Gemeinsam sind sie einsam


In Autodance von Sharon Eyal werden die Tänzer auf eine rituelle Reise geschickt. Im Gegensatz zu As It Were hat hier die Musik den Charakter eines martialischen Marschierens. Begleitet von rhythmischem Techno-zweier-Beat, der sich in minimalistischer Variation durch das ganze Stück zieht, schreiten die Tänzer in fleischfarbenen Trikots über die nackte Bühne. Lediglich unterschiedlich angeordnete Lichtkegel geben dem Geschehen Farbe und Eindringlichkeit. Nichts wird erzählt und dennoch erzählen die Tänzer alles über ihr Innerstes, ihre Träume und Wünsche. Alle im Gleichschritt, mal solistisch, mal in Zweier-, Vierer-, Siebener- und Vierzehnergruppen, komplex und doch synchron, zusammen und doch auseinander, expressiv und doch verschlossen, explosiv und doch introvertiert, zügellos und doch streng. 

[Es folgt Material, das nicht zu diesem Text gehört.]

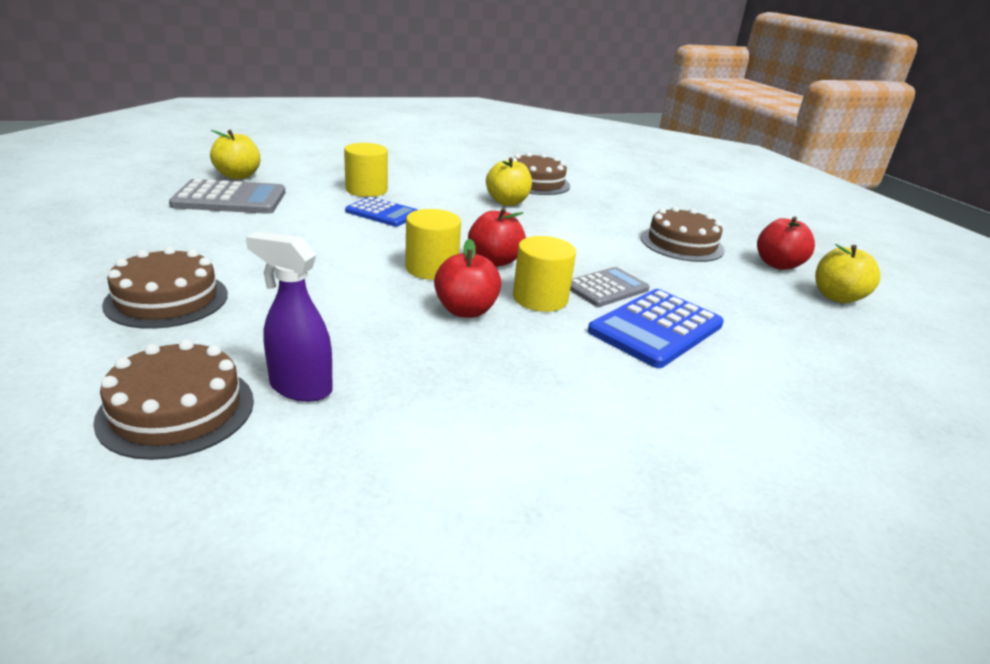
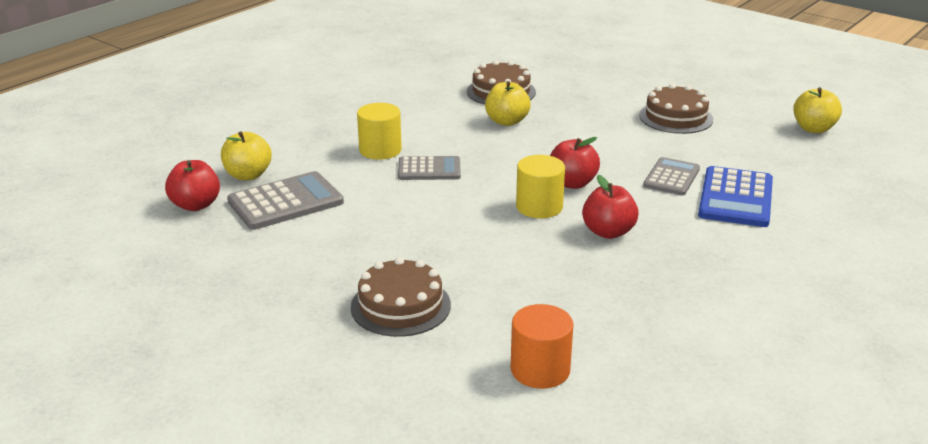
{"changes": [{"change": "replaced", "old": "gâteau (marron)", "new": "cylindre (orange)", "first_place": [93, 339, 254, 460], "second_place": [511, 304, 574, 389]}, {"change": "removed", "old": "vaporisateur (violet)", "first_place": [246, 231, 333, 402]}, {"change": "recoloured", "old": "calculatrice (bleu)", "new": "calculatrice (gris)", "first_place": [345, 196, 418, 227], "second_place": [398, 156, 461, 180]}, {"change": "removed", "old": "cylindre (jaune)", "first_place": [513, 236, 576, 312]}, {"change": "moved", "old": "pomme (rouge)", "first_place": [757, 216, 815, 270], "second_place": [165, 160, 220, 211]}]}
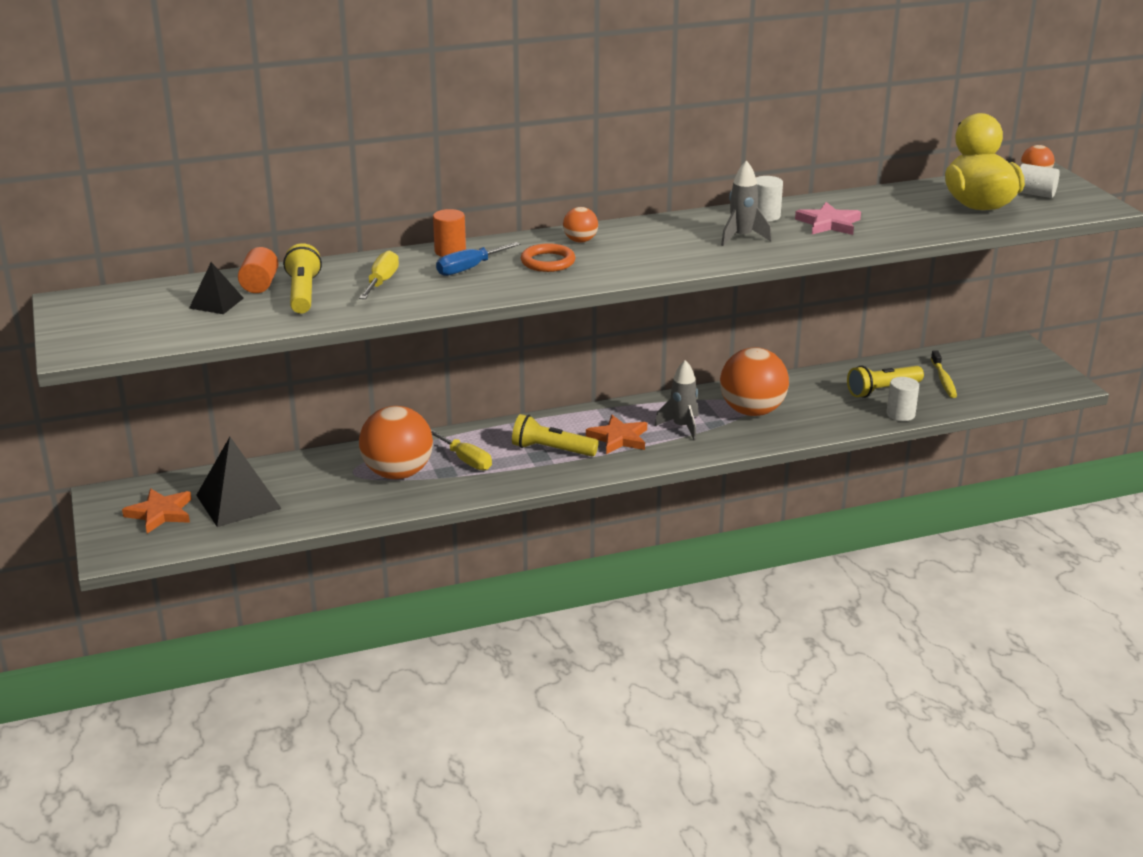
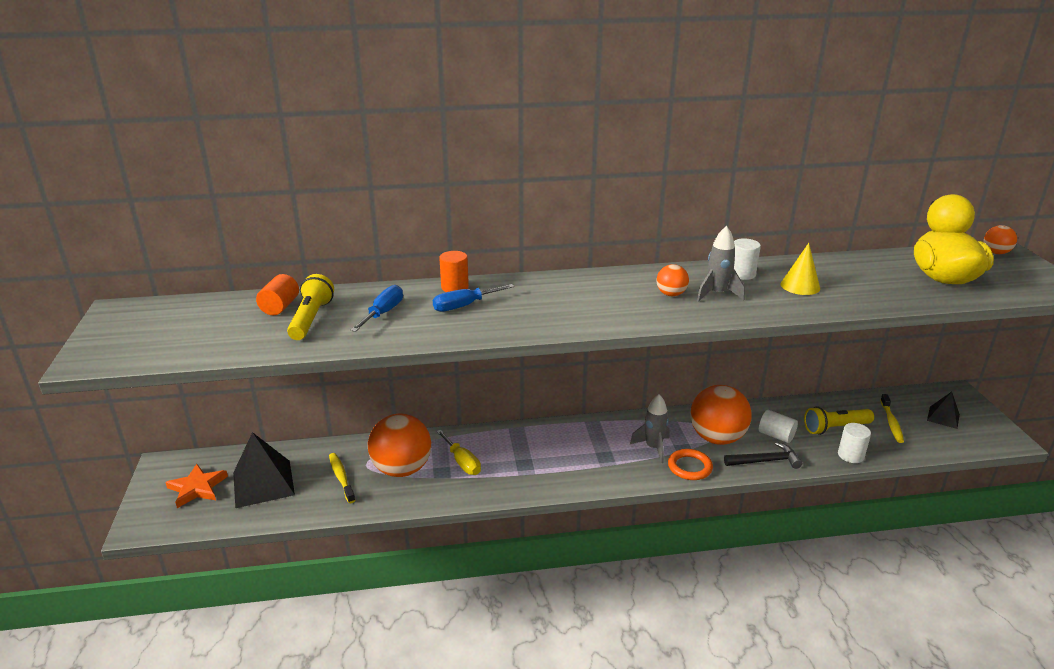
{"changes": [{"change": "moved", "old": "pyramide (noir)", "first_place": [189, 262, 244, 314], "second_place": [927, 392, 960, 429]}, {"change": "recoloured", "old": "tournevis (jaune)", "new": "tournevis (bleu)", "first_place": [359, 250, 399, 299], "second_place": [350, 285, 403, 332]}, {"change": "removed", "old": "lampe de poche (jaune)", "first_place": [512, 414, 598, 457]}, {"change": "moved", "old": "anneau (orange)", "first_place": [521, 243, 575, 272], "second_place": [668, 449, 713, 480]}, {"change": "moved", "old": "balle (orange)", "first_place": [563, 207, 598, 243], "second_place": [657, 264, 689, 296]}, {"change": "removed", "old": "étoile (orange)", "first_place": [586, 415, 647, 454]}, {"change": "replaced", "old": "étoile (rose)", "new": "cône (jaune)", "first_place": [795, 202, 861, 235], "second_place": [781, 243, 820, 295]}, {"change": "moved", "old": "cylindre (blanc)", "first_place": [1020, 164, 1060, 198], "second_place": [759, 410, 798, 443]}, {"change": "added", "new": "brosse à dents (jaune)", "second_place": [329, 453, 355, 503]}, {"change": "added", "new": "marteau (noir)", "second_place": [724, 442, 802, 469]}]}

Extreme Widersprüche in einem rituellen Akt der Selbstaufopferung. Auf sich zurückgeworfen versuchen die Tänzer an ihre physischen und psychischen Grenzen zu gehen, sie gar zu überschreiten, um festzustellen, dass ihre Selbstbezogenheit alle anderen auch betrifft: Gemeinsam sind sie einsam. Ihr Kampf, ihre Grenzüberschreitung, und das im wahrsten tänzerischen Sinne, sind zugleich Kämpfe und Grenzüberschreitungen der anderen. Großartige, beeindruckende Performance, vor allem in den Gruppentänzen an Pina Bauschs Jahrhundert-Choreographie zu Strawinskys Sacre du Printemps (1913/1975) erinnernd.

GöteborgsOperans Danskompani unter der künstlerischen Leitung von Katrin Hall gehört nicht nur zur größten Tanzkompanie Skandinaviens, sondern auch zum Besten, was die Welt zurzeit zu bieten hat. Ein absolut genialer Wurf, der dem Hessischen Staatstheater Wiesbaden, unter der Intendanz von Eric Uwe Laufenberg, mit ihrer Einladung zu den diesjährigen Maifestspielen gelungen ist. Das Publikum wusste dies durch ausgiebigen, ekstatischen Beifall zu goutieren.